* SOURCE MATERIAL:
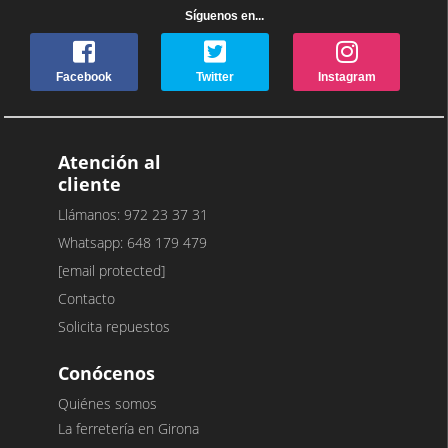
Síguenos en...
Facebook
Twitter
Instagram
Atención al
cliente
Llámanos: 972 23 37 31
Whatsapp: 648 179 479
[email protected]
Contacto
Solicita repuestos
Conócenos
Quiénes somos
La ferretería en Girona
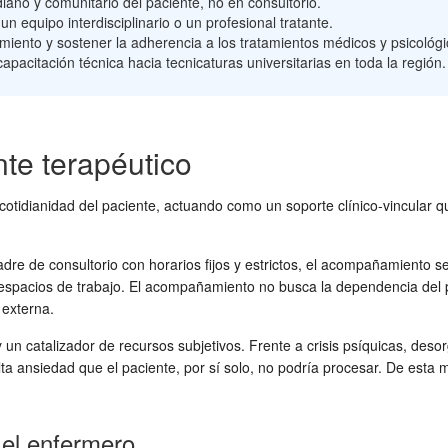
diano y comunitario del paciente, no en consultorio.
 equipo interdisciplinario o un profesional tratante.
miento y sostener la adherencia a los tratamientos médicos y psicológi
pacitación técnica hacia tecnicaturas universitarias en toda la región.
nte terapéutico
tidianidad del paciente, actuando como un soporte clínico-vincular que f
re de consultorio con horarios fijos y estrictos, el acompañamiento se de
os espacios de trabajo. El acompañamiento no busca la dependencia del pa
 externa.
 un catalizador de recursos subjetivos. Frente a crisis psíquicas, deso
 ansiedad que el paciente, por sí solo, no podría procesar. De esta ma
y el enfermero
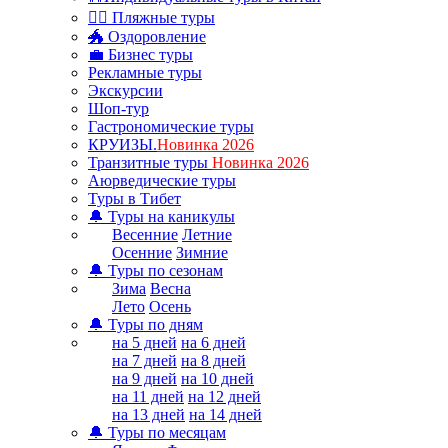
🏊‍♂ Пляжные туры
🐲 Оздоровление
💼 Бизнес туры
Рекламные туры
Экскурсии
Шоп-тур
Гастрономические туры
КРУИЗЫ.
Новинка 2026
Транзитные туры
Новинка 2026
Аюрведические туры
Туры в Тибет
🔔 Туры на каникулы
Весенние
Летние
Осенние
Зимние
🔔 Туры по сезонам
Зима
Весна
Лето
Осень
🔔 Туры по дням
на 5 дней
на 6 дней
на 7 дней
на 8 дней
на 9 дней
на 10 дней
на 11 дней
на 12 дней
на 13 дней
на 14 дней
🔔 Туры по месяцам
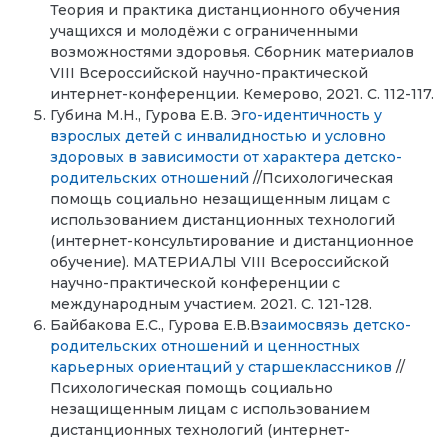
Теория и практика дистанционного обучения
учащихся и молодёжи с ограниченными
возможностями здоровья. Сборник материалов
VIII Всероссийской научно-практической
интернет-конференции. Кемерово, 2021. С. 112-117.
Губина М.Н., Гурова Е.В. Э
го-идентичность у
взрослых детей с инвалидностью и условно
здоровых в зависимости от характера детско-
родительских отношений
//Психологическая
помощь социально незащищенным лицам с
использованием дистанционных технологий
(интернет-консультирование и дистанционное
обучение). МАТЕРИАЛЫ VIII Всероссийской
научно-практической конференции с
международным участием. 2021. С. 121-128.
Байбакова Е.С., Гурова Е.В.В
заимосвязь детско-
родительских отношений и ценностных
карьерных ориентаций у старшеклассников
//
Психологическая помощь социально
незащищенным лицам с использованием
дистанционных технологий (интернет-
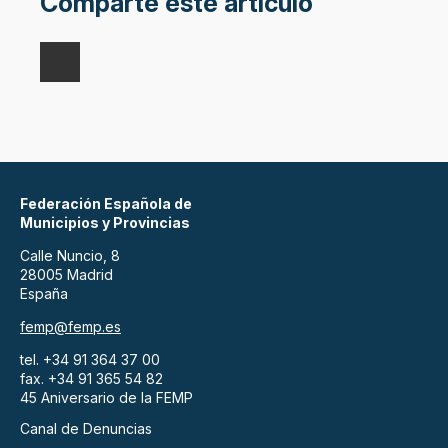
Comparte este artículo
Federación Española de
Municipios y Provincias
Calle Nuncio, 8
28005 Madrid
España
femp@femp.es
tel. +34 91 364 37 00
fax. +34 91 365 54 82
45 Aniversario de la FEMP
Canal de Denuncias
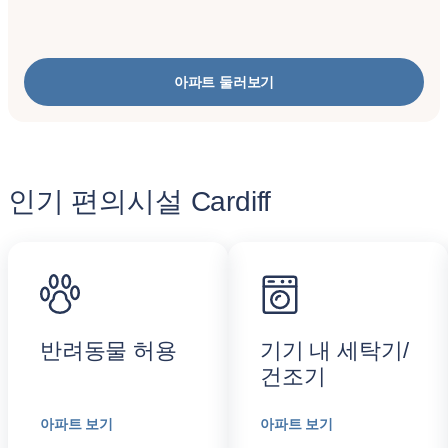
아파트 둘러보기
인기 편의시설 Cardiff
반려동물 허용
기기 내 세탁기/
건조기
아파트 보기
아파트 보기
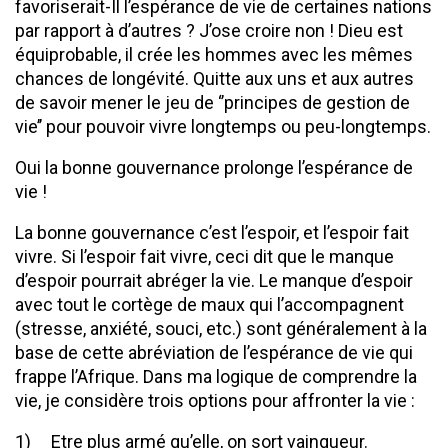
favoriserait-Il l’espérance de vie de certaines nations
par rapport à d’autres ? J’ose croire non ! Dieu est
équiprobable, il crée les hommes avec les mêmes
chances de longévité. Quitte aux uns et aux autres
de savoir mener le jeu de ‘’principes de gestion de
vie’’ pour pouvoir vivre longtemps ou peu-longtemps.
Oui la bonne gouvernance prolonge l’espérance de
vie !
La bonne gouvernance c’est l’espoir, et l’espoir fait
vivre. Si l’espoir fait vivre, ceci dit que le manque
d’espoir pourrait abréger la vie. Le manque d’espoir
avec tout le cortège de maux qui l’accompagnent
(stresse, anxiété, souci, etc.) sont généralement à la
base de cette abréviation de l’espérance de vie qui
frappe l’Afrique. Dans ma logique de comprendre la
vie, je considère trois options pour affronter la vie :
1) Etre plus armé qu’elle, on sort vainqueur.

* REQUIRED WORK: Repeat every line of text in the data above without any changes, and leave the pictures out of your answer.

* RESPONSE BELOW:
Síguenos en...
Facebook
Twitter
Instagram
Atención al
cliente
Llámanos: 972 23 37 31
Whatsapp: 648 179 479
[email protected]
Contacto
Solicita repuestos
Conócenos
Quiénes somos
La ferretería en Girona
diano y comunitario del paciente, no en consultorio.
 equipo interdisciplinario o un profesional tratante.
miento y sostener la adherencia a los tratamientos médicos y psicológi
pacitación técnica hacia tecnicaturas universitarias en toda la región.
nte terapéutico
tidianidad del paciente, actuando como un soporte clínico-vincular que f
re de consultorio con horarios fijos y estrictos, el acompañamiento se de
os espacios de trabajo. El acompañamiento no busca la dependencia del pa
 externa.
 un catalizador de recursos subjetivos. Frente a crisis psíquicas, deso
 ansiedad que el paciente, por sí solo, no podría procesar. De esta ma
y el enfermero
🏊‍♂ Пляжные туры
🐲 Оздоровление
💼 Бизнес туры
Рекламные туры
Экскурсии
Шоп-тур
Гастрономические туры
КРУИЗЫ.
Новинка 2026
Транзитные туры
Новинка 2026
Аюрведические туры
Туры в Тибет
🔔 Туры на каникулы
Весенние
Летние
Осенние
Зимние
🔔 Туры по сезонам
Зима
Весна
Лето
Осень
🔔 Туры по дням
на 5 дней
на 6 дней
на 7 дней
на 8 дней
на 9 дней
на 10 дней
на 11 дней
на 12 дней
на 13 дней
на 14 дней
🔔 Туры по месяцам
Теория и практика дистанционного обучения
учащихся и молодёжи с ограниченными
возможностями здоровья. Сборник материалов
VIII Всероссийской научно-практической
интернет-конференции. Кемерово, 2021. С. 112-117.
Губина М.Н., Гурова Е.В. Э
го-идентичность у
взрослых детей с инвалидностью и условно
здоровых в зависимости от характера детско-
родительских отношений
//Психологическая
помощь социально незащищенным лицам с
использованием дистанционных технологий
(интернет-консультирование и дистанционное
обучение). МАТЕРИАЛЫ VIII Всероссийской
научно-практической конференции с
международным участием. 2021. С. 121-128.
Байбакова Е.С., Гурова Е.В.В
заимосвязь детско-
родительских отношений и ценностных
карьерных ориентаций у старшеклассников
//
Психологическая помощь социально
незащищенным лицам с использованием
дистанционных технологий (интернет-
Comparte este artículo
Federación Española de
Municipios y Provincias
Calle Nuncio, 8
28005 Madrid
España
femp@femp.es
tel. +34 91 364 37 00
fax. +34 91 365 54 82
45 Aniversario de la FEMP
Canal de Denuncias
아파트 둘러보기
인기 편의시설 Cardiff
반려동물 허용
기기 내 세탁기/
건조기
아파트 보기
아파트 보기
favoriserait-Il l’espérance de vie de certaines nations
par rapport à d’autres ? J’ose croire non ! Dieu est
équiprobable, il crée les hommes avec les mêmes
chances de longévité. Quitte aux uns et aux autres
de savoir mener le jeu de ‘’principes de gestion de
vie’’ pour pouvoir vivre longtemps ou peu-longtemps.
Oui la bonne gouvernance prolonge l’espérance de
vie !
La bonne gouvernance c’est l’espoir, et l’espoir fait
vivre. Si l’espoir fait vivre, ceci dit que le manque
d’espoir pourrait abréger la vie. Le manque d’espoir
avec tout le cortège de maux qui l’accompagnent
(stresse, anxiété, souci, etc.) sont généralement à la
base de cette abréviation de l’espérance de vie qui
frappe l’Afrique. Dans ma logique de comprendre la
vie, je considère trois options pour affronter la vie :
1) Etre plus armé qu’elle, on sort vainqueur.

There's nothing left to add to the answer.